EXCERPTED PASSAGE
──────────────────────────────
In the course of writing tests for Qt's number-parsing code, I took some
time to look at what variations we were seeing in the symbols used for
signs and separators (fractional part, a.k.a. "decimal point", grouping
and exponent). I'll here focus on the signs, but a review of the
various separators in numeric representations may also be in order.
There is a more detailed version of the first part of this story at [0].
[0] https://bugreports.qt.io/browse/QTBUG-139922
What I noticed is that - although a grep for minusSign and plusSign
elements in CLDR's common/main/*.xml found only matches whose visible
content was an ASCII dash (HYPHEN-MINUS) or U+2212 (MINUS SIGN) for
minusSign, and plain ASCII + (PLUS SIGN) in plusSign - several entries
(the ones I found were all in locales using right-to-left scripts)
contained invisible mark symbols along with that visible sign. These
included U+061C (ARABIC LETTER MARK), U+200E (LEFT-TO-RIGHT MARK) and
U+200F (RIGHT-TO-LEFT MARK). Some of the combinations seen look suspect
and I'm forced to consider the possibility that these invisibles are not
there because someone intended them to be but only because they couldn't
see them when copying and pasting what they thought was just the visible
part.
──────────────────────────────
Collected data
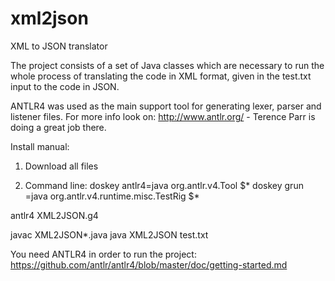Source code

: # xml2json
XML to JSON translator

The project consists of a set of Java classes which are necessary to run the whole process of translating the code in XML format, given in the test.txt input to the code in JSON.

ANTLR4 was used as the main support tool for generating lexer, parser and listener files. For more info look on: http://www.antlr.org/ - Terence Parr is doing a great job there.

Install manual:
1) Download all files

2) Command line:
doskey antlr4=java org.antlr.v4.Tool $*
doskey grun =java org.antlr.v4.runtime.misc.TestRig $*

antlr4 XML2JSON.g4

javac XML2JSON*.java
java XML2JSON test.txt

You need ANTLR4 in order to run the project: https://github.com/antlr/antlr4/blob/master/doc/getting-started.md
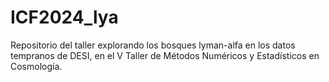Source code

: # ICF2024_lya
Repositorio del taller explorando los bosques lyman-alfa en los datos tempranos de DESI, en el V Taller de Métodos Numéricos y Estadísticos en Cosmología.
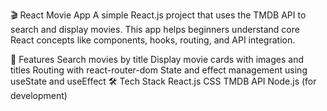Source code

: 🎬 React Movie App
A simple React.js project that uses the TMDB API to search and display movies. This app helps beginners understand core React concepts like components, hooks, routing, and API integration.

🔧 Features
Search movies by title
Display movie cards with images and titles
Routing with react-router-dom
State and effect management using useState and useEffect
🛠 Tech Stack
React.js
CSS
TMDB API
Node.js (for development)

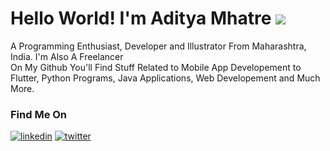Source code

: # Hello World! I'm Aditya Mhatre <img src="https://img.icons8.com/doodle/48/000000/hello--v1.png"/>

<p>
A Programming Enthusiast, Developer and Illustrator From Maharashtra, India. I'm Also A Freelancer
<br>
On My Github You'll Find Stuff Related to Mobile App Developement to Flutter, Python Programs, Java Applications, Web Developement and Much More.
</p>

### Find Me On

[![linkedin](https://img.shields.io/badge/LinkedIn-0077B5?style=for-the-badge&logo=linkedin&logoColor=white)](https://www.linkedin.com/in/aditya-mhatre-9a0254ab/)
[![twitter](https://img.shields.io/badge/Twitter-1DA1F2?style=for-the-badge&logo=twitter&logoColor=white)](https://twitter.com/aditya_amask)
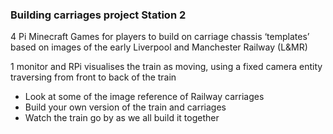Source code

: ### Building carriages project **Station 2**

4 Pi Minecraft Games for players to build on carriage chassis ‘templates’ based on images of the early Liverpool and Manchester Railway (L&MR)

1 monitor and RPi visualises the train as moving, using a fixed camera entity traversing from front to back of the train

 * Look at some of the image reference of Railway carriages 
 * Build your own version of the train and carriages
 * Watch the train go by as we all build it together 

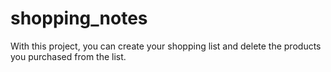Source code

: # shopping_notes

With this project, you can create your shopping list and delete the products you purchased from the list.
──────────────────────────────
EXERCISE SET
• 1. Condense the paragraph of the post on CLDR sign symbols that begins "What I noticed is that" into a short bulleted list that keeps its main facts.
• 2. Supply what follows the last sentence of the post on CLDR sign symbols, continuing in the same voice.

ANSWERS TO THE EXERCISES
• 1.
- A grep of CLDR's common/main/*.xml for minusSign and plusSign elements found only these visible signs: an ASCII dash (HYPHEN-MINUS) or U+2212 (MINUS SIGN) for minusSign, and plain ASCII + (PLUS SIGN) for plusSign.
- Several entries, all in locales using right-to-left scripts, also contained invisible mark symbols alongside the visible sign: U+061C (ARABIC LETTER MARK), U+200E (LEFT-TO-RIGHT MARK) and U+200F (RIGHT-TO-LEFT MARK).
- Some of these combinations look suspect.
- The invisible marks may not have been intended. They may have been picked up because whoever copied and pasted the sign couldn't see them.

• 2.
Apparently (from discussions while investigating this) Arabic also uses
ASCII dash as a hyphen between words; in that context it follows the
usual right-to-left flow of text - it is only when *used as* a sign that
it follows the left-to-right flow of the digits. This may account for
its tendency to show up in conjunction with a BiDi marker when copied
into a CLDR contribution.
It also occurs to me that, when parsing signs of numbers, at least in
locales that use a right-to-left script, it is probably prudent to
quietly ignore invisibles, whether in the CLDR-derived data or in the
text to be parsed, as the user typing the latter may well be unaware
that they're even typing them (their input method may be silently
inserting them where it guesses they may be needed; or they may be
copying and pasting from somewhere they can't see them) or simply unable
to type them (so requiring them would make number input impossible).
The LDML section on the number symbols [1] makes no mention of invisible
marks, while that on number parsing advocates as much lenience as one
can safely entertain. The section on Number Patters does mention BiDi
characters and advocates ignoring them, citing the general LDML guidance
[4] on Lenient Parsing.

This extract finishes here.